We live in a culture suffused with icons we seldom consciously analyze. I realized this the other day when I was expecting a delivery from Federal Express that I had missed the day before. Since it is often difficult to hear someone at the door from my second-floor office, I decided to print a sign to post on the front door to assure the courier that I was indeed at home. I thought I would include the familiar “FedEx” logo to make the sign more attention getting, but neither scanning my missed-delivery notice nor downloading a graphic from the Federal Express Web site yielded an image that was crisp at an attention-getting size.

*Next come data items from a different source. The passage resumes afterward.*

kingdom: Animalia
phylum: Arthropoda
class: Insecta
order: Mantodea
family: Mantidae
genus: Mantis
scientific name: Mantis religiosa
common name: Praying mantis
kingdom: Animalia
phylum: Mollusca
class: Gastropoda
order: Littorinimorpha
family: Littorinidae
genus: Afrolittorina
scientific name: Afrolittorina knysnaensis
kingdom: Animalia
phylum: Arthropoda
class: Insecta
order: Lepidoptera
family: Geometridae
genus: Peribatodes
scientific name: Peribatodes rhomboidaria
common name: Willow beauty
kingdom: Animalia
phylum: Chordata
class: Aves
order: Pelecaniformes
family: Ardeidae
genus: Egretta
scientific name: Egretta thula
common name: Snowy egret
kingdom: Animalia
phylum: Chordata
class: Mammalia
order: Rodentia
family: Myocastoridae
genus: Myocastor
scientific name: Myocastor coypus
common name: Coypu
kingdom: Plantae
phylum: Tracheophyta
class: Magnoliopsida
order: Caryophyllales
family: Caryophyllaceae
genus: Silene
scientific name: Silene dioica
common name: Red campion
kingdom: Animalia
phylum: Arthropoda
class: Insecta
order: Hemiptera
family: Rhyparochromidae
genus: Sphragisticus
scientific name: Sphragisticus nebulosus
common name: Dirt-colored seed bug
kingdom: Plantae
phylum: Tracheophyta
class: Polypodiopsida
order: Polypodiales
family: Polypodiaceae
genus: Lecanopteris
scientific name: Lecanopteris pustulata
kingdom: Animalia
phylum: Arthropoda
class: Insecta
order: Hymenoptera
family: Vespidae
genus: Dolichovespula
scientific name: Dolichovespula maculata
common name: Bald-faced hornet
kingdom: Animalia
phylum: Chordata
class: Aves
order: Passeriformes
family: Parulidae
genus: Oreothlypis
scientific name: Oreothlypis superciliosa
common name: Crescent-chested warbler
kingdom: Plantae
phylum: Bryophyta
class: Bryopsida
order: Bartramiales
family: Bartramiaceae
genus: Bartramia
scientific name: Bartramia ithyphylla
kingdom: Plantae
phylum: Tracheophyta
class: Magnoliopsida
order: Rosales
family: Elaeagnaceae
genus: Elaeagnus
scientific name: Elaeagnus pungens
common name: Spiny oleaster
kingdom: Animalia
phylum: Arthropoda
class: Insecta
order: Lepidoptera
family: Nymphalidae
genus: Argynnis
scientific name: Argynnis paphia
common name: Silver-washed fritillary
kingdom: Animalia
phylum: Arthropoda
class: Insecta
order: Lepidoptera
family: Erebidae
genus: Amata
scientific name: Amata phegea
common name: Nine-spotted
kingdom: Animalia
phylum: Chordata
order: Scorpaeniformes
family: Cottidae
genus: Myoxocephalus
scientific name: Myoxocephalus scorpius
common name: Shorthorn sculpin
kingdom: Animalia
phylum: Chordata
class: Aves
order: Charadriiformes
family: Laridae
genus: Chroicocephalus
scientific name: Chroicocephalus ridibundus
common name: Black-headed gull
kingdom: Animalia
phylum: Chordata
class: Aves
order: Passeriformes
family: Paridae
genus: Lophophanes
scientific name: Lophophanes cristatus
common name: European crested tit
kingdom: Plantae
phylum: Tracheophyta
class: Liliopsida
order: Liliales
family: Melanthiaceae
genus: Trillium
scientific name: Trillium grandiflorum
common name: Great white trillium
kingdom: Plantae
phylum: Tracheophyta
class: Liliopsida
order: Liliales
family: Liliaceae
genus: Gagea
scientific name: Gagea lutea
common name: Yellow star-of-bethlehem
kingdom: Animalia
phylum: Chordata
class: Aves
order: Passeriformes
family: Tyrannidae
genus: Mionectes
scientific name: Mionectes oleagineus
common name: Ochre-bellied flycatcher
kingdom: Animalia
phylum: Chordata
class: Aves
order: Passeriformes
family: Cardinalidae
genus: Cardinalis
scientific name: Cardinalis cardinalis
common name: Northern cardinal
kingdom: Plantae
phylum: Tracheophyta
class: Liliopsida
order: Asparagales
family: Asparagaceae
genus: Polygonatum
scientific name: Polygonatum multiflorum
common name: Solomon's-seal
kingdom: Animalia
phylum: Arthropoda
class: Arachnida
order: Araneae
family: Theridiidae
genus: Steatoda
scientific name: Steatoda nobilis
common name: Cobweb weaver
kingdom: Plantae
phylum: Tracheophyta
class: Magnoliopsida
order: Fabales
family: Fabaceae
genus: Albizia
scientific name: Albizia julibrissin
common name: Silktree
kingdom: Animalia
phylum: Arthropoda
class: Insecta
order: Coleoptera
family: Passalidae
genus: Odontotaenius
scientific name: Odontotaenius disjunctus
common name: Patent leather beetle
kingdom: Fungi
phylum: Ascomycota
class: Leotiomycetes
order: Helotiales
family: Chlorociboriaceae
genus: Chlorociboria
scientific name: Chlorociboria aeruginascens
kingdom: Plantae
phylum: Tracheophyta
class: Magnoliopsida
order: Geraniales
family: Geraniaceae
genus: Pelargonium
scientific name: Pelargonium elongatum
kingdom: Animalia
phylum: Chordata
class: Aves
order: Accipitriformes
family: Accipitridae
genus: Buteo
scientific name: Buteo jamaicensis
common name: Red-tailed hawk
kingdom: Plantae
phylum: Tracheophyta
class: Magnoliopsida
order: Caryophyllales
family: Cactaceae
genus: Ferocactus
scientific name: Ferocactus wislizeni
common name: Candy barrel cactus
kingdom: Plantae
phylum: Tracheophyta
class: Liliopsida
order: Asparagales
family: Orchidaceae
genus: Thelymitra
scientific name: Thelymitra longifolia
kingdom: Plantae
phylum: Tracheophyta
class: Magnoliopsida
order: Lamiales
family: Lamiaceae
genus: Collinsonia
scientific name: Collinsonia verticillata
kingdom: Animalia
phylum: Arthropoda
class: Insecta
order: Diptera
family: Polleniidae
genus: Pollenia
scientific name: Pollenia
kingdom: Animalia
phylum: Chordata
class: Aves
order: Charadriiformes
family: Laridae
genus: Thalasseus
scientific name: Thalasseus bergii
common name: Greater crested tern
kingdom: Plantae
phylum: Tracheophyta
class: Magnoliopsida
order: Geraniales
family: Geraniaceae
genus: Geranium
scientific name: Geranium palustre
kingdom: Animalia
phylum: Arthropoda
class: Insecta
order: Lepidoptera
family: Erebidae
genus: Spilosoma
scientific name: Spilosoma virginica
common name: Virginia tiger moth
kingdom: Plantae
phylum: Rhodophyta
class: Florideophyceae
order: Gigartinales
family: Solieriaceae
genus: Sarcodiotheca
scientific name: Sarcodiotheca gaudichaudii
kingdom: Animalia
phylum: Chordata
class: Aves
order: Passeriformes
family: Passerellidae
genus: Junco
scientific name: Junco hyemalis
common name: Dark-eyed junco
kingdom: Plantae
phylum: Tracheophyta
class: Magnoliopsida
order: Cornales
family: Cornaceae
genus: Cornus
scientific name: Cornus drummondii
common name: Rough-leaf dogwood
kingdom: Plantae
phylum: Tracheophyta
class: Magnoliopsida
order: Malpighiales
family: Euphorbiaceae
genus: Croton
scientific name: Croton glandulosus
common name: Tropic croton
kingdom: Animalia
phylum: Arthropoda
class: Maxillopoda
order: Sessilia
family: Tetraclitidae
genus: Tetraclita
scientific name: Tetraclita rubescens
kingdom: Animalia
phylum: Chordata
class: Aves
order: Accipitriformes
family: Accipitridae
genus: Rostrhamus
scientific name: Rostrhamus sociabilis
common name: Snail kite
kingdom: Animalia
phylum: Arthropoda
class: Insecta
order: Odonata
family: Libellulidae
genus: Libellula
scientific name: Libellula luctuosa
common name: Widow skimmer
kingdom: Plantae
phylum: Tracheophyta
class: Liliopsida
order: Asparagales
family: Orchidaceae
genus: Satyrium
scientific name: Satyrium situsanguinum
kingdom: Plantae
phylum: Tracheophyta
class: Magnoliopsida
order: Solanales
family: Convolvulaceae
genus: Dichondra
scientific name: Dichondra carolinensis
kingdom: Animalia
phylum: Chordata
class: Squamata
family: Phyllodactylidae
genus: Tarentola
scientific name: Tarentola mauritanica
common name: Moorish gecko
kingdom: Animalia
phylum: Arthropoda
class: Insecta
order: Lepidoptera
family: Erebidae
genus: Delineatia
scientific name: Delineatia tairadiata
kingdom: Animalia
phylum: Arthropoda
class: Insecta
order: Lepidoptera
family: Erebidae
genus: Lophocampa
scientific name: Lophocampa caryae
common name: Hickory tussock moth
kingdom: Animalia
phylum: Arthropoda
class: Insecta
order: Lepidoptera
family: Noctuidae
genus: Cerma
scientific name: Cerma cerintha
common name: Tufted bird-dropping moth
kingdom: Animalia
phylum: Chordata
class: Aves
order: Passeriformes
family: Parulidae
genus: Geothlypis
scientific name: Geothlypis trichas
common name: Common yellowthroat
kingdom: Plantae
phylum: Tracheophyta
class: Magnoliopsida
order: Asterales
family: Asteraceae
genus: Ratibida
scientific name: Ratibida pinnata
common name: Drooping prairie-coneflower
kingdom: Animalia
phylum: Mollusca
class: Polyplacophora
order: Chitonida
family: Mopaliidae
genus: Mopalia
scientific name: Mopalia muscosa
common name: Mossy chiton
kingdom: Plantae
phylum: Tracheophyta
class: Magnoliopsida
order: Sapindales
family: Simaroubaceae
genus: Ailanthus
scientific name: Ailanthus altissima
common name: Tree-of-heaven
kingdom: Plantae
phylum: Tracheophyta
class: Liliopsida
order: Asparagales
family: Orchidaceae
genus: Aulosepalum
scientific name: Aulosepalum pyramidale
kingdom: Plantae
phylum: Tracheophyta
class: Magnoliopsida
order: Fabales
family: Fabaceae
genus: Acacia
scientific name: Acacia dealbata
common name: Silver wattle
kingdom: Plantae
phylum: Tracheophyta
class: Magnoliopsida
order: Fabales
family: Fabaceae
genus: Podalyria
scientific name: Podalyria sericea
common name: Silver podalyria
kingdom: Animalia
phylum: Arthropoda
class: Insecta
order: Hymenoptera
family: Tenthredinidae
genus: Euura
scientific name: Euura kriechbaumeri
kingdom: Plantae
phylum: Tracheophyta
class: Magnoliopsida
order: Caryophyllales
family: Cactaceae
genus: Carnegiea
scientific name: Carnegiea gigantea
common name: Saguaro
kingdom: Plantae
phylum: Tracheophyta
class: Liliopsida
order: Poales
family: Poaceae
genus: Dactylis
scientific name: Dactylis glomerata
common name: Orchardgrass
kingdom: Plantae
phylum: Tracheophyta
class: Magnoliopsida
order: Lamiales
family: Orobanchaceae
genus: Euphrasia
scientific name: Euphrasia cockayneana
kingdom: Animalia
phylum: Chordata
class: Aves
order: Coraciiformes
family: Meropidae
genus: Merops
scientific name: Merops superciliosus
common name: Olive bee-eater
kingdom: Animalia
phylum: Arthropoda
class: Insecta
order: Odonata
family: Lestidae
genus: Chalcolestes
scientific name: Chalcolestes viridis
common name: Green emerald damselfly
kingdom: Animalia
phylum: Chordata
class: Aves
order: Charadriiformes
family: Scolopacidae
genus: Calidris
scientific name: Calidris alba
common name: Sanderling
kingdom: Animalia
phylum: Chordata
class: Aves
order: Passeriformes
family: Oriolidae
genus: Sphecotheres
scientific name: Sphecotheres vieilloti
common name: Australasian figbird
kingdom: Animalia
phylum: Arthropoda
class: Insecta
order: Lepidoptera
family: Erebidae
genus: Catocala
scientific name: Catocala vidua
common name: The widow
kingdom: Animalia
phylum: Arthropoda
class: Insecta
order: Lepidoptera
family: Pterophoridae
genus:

No problem, I thought. All I need to do is combine a few letters to produce a do-it-yourself logo indistinguishable from the genuine article. No boldface, sans-serif typeface on my computer quite did the trick, however. The x-heights of Arial, Helvetica, and all the other fonts I examined were higher than the top of the middle arm of the uppercase “E.” The FedEx logo, however, has these two heights the same. The logo, I suddenly realized, probably employs a designed-for-purpose font of exactly five characters. The uppercase “E” and lowercase “x” are juxtaposed to the point of contact, thereby outlining a right-pointing white arrow, no doubt intended to suggest the role of an express company in getting parcels from here to there. A classic negative-space trick!
If you have no idea what I’m talking about, look at the Federal Express Web site. Take a close look at the logo and see what I mean.
And my door sign? I finally just used the scan of my missed-delivery notice as a background for the sign and abandoned my logo counterfeiting as too complicated.